Rank-k Perturbations of Hamiltonian Matrices

Many applications give rise to Hamiltonian matrices, that
is, matrices H with H^TJ=-JH, where J is skew-symmetric and
invertible. It is our goal to determine the change of the canonical
form of H when it is subjected to a generic (`typical') perturbation
that preserves the Hamiltonian structure.
Previously, generic Hamiltonian rank-1 perturbations were investigated
by Mehl, Mehrmann, Ran, and Rodman and it was shown that they may
produce different results from non-Hamiltonian perturbations.
Even so, it is a nontrivial task to extend these results to the case
of rank-k perturbations. In this talk, we will discuss the
difficulties of going from rank-1 perturbations to ones of arbitrary
rank and then derive a generic canonical form for Hamiltonian matrices
under Hamiltonian rank-k perturbations employing a new technique.
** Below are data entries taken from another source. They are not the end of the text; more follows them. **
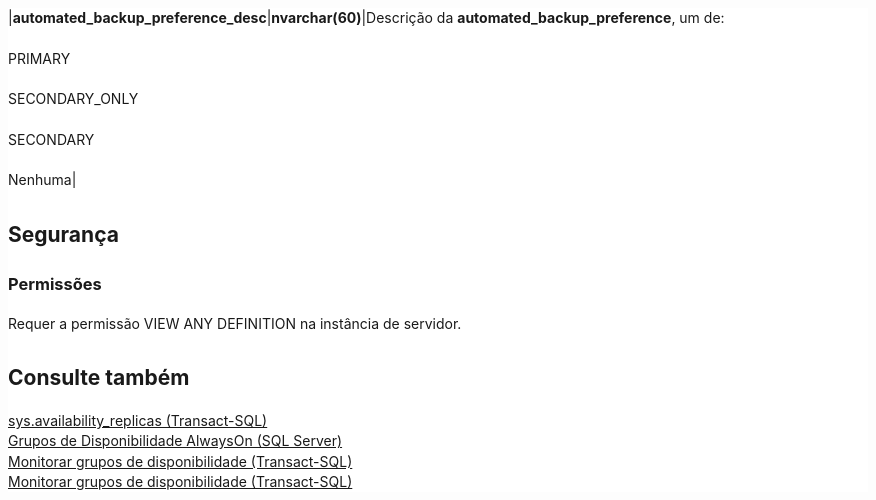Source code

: |**automated_backup_preference_desc**|**nvarchar(60)**|Descrição da **automated_backup_preference**, um de:<br /><br /> PRIMARY<br /><br /> SECONDARY_ONLY<br /><br /> SECONDARY<br /><br /> Nenhuma|  
  
## <a name="security"></a>Segurança  
  
### <a name="permissions"></a>Permissões  
 Requer a permissão VIEW ANY DEFINITION na instância de servidor.  
  
## <a name="see-also"></a>Consulte também  
 [sys.availability_replicas &#40;Transact-SQL&#41;](../../relational-databases/system-catalog-views/sys-availability-replicas-transact-sql.md)   
 [Grupos de Disponibilidade AlwaysOn &#40;SQL Server&#41;](../../database-engine/availability-groups/windows/always-on-availability-groups-sql-server.md)   
 [Monitorar grupos de disponibilidade &#40;Transact-SQL&#41;](../../database-engine/availability-groups/windows/monitor-availability-groups-transact-sql.md)   
 [Monitorar grupos de disponibilidade &#40;Transact-SQL&#41;](../../database-engine/availability-groups/windows/monitor-availability-groups-transact-sql.md)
Sarosh Quraishi (TU Berlin)

Donnerstag, 05. Februar 2015

Parametric study of a brake squeal using machine learning

In this talk we review POD (proper orthogonal decomposition) based model reduction for parametric studies of brake squeal and address some shortcomings and areas that need further improvement. I also present some preliminary results on using machine learning (classification using Support Vector Machine (SVM)) for the task of classifying parameter values responsible for a brake squeal using a data-set generated from a minimal model for brake squeal [1].

Reference:
[1] Utz von Wagner, Daniel Hochlenert, and Peter Hagedorn, Minimal models for disk brake squeal. Journal of Sound and Vibration 302 (2007), 527-539.

Ute Kandler (TU Berlin)

Donnerstag, 12. Februar 2015

Computation of extreme eigenvalues of a large-scale symmetric eigenvalue problem

We consider a computation which approximates a few minimal eigenvalues of a symmetric large-scale eigenvalue problem. The application we have in mind comes from strongly correlated quantum spin systems where we can assume that the eigenvectors are representable in a low-rank tensor format. We use the tensor train format (TT) for vectors and matrices in order to overcome the curse of dimensionality and to make storage and computation feasible. The eigenstates of interest are computed by the minimization of a block Rayleigh quotient which is performed in an alternating scheme for all dimensions.

Deepika Gill (TU Berlin)

Donnerstag, 12. Februar 2015

Multi-Mode Control of Tall Building using Distributed Multiple Tuned Mass Dampers

In the past decades, tuned mass damper (TMD) has gained increasing attention in the control of structural vibrations. The TMD has a mass, a spring and a dashpot connected to main system. The natural frequency of the TMD is tuned to natural frequency of the main system, the vibrations of the main system causes the damper to vibrate in resonance, and as a result, the vibration energy is dissipated through the damping in the TMD. The main disadvantage of a single TMD is its sensitivity of the effectiveness to the error in the natural frequency of the structure. This sensitivity can be reduced by multiple tuned mass dampers (MTMD). The basic configurations of MTMD consist of large number of dampers whose natural frequencies are distributed around the natural frequency of the controlled mode of structure and all dampers are placed at the topmost floor. The MTMD configurations result into placement intricacies. The problem of placement is solved by use of distributed multi tuned mass dampers (d-MTMDs). The dampers of d-MTMDs are distributed in the vertical direction along the height of building.

In this talk, we will review TMD, MTMD and d-MTMDs. Moreover, we will see variation of different responses such as displacement, acceleration etc. for TMD, MTMD and d-MTMDs. We will also discuss equation of motion for TMD, MTMD and d-MTMDs and its solution using Newmark’s beta method.